The Columbia researchers expect that by the end of this year they will have enough data to begin helping public authorities, legislators, foundations, nonprofits, philanthropists, and private charities address the underlying problems that affect the city’s poor. Jane Waldfogel, a Columbia professor of social work and public affairs who is a principal investigator on the project, anticipates that the Poverty Tracker’s findings will be useful both in evaluating the effectiveness of existing antipoverty programs and identifying which new ones ought to be created. “Would a lot of unemployed parents rejoin the work force or be able to work more steadily if day-care programs were expanded? How much could additional investments in food programs reduce food insecurity?” she says. “We’re going to provide the first solid answers to questions like these.”

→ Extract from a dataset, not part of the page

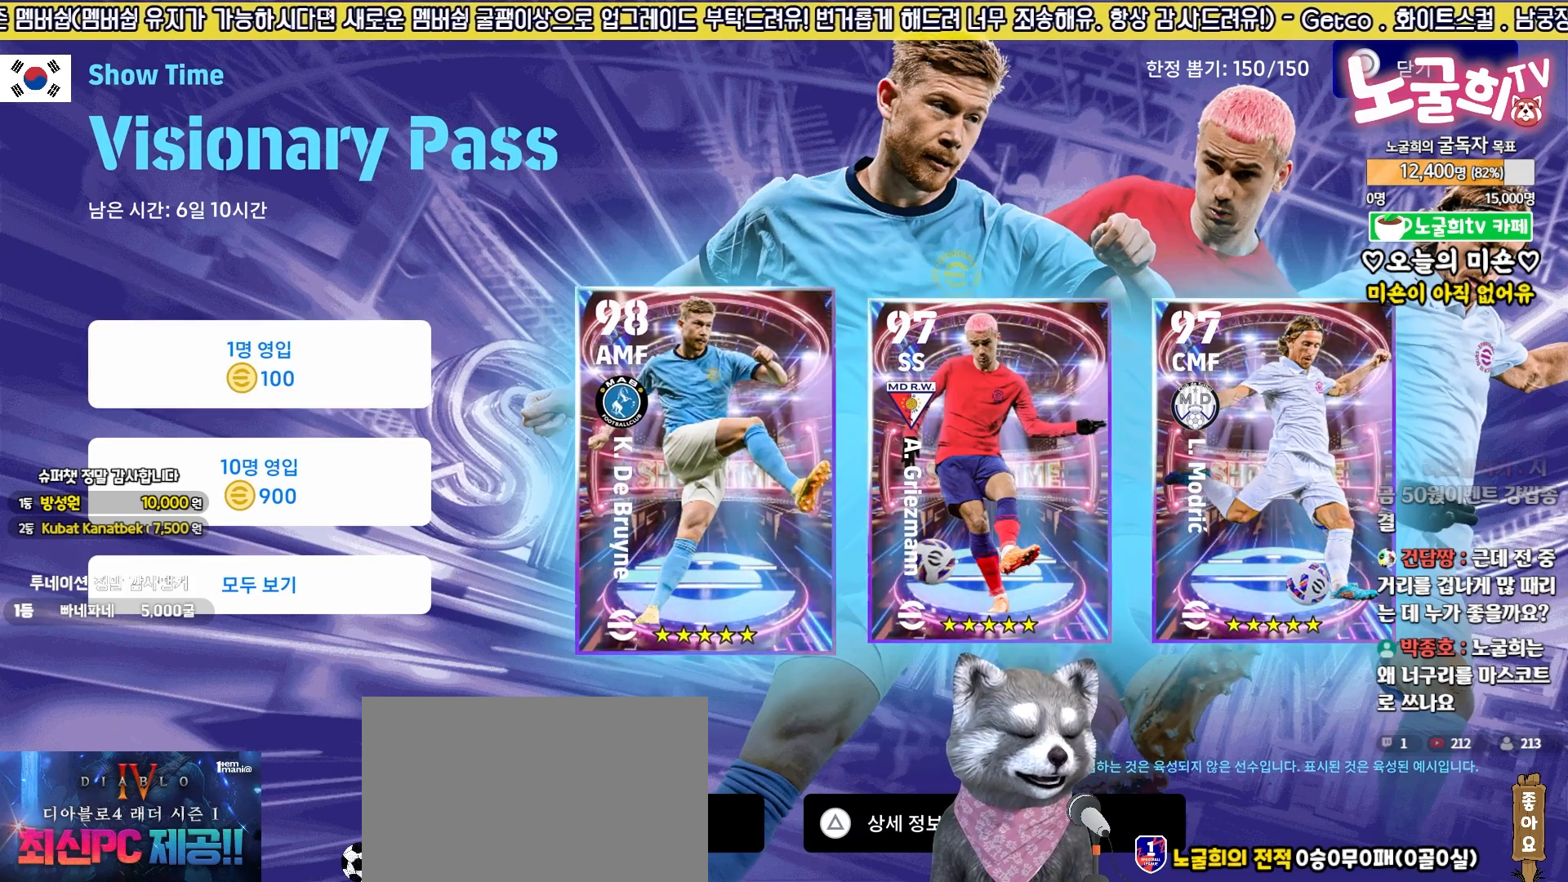
{"buttons": [], "events": [[50, "DPAD_RIGHT", "up"]]}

The Poverty Tracker is being funded at a rate of about $800,000 per year; its organizers hope to keep it running for many years to come, with new participants being enrolled every two years.
Ultimately, the Columbia researchers hope their work will have an impact far beyond the city’s borders. The misconception that a relatively small number of Americans endure serious economic hardship is tied up with other, more noxious notions, they say, such as that poor people are either hopelessly inept or content to live off public assistance. These stereotypes have long distorted our domestic policymaking, the researchers say, and have caused the United States to invest less in antipoverty programs than do many other industrialized nations.
“The research that our team has done on poverty trends in the US and in other countries makes it clear that if we invested more in antipoverty programs, we would improve many people’s lives,” says Waldfogel. “The problem is a lack of political will. So having accurate data — and data with a human face — is critical. We hope that our work will inform the public, and in doing so, help generate the political will.”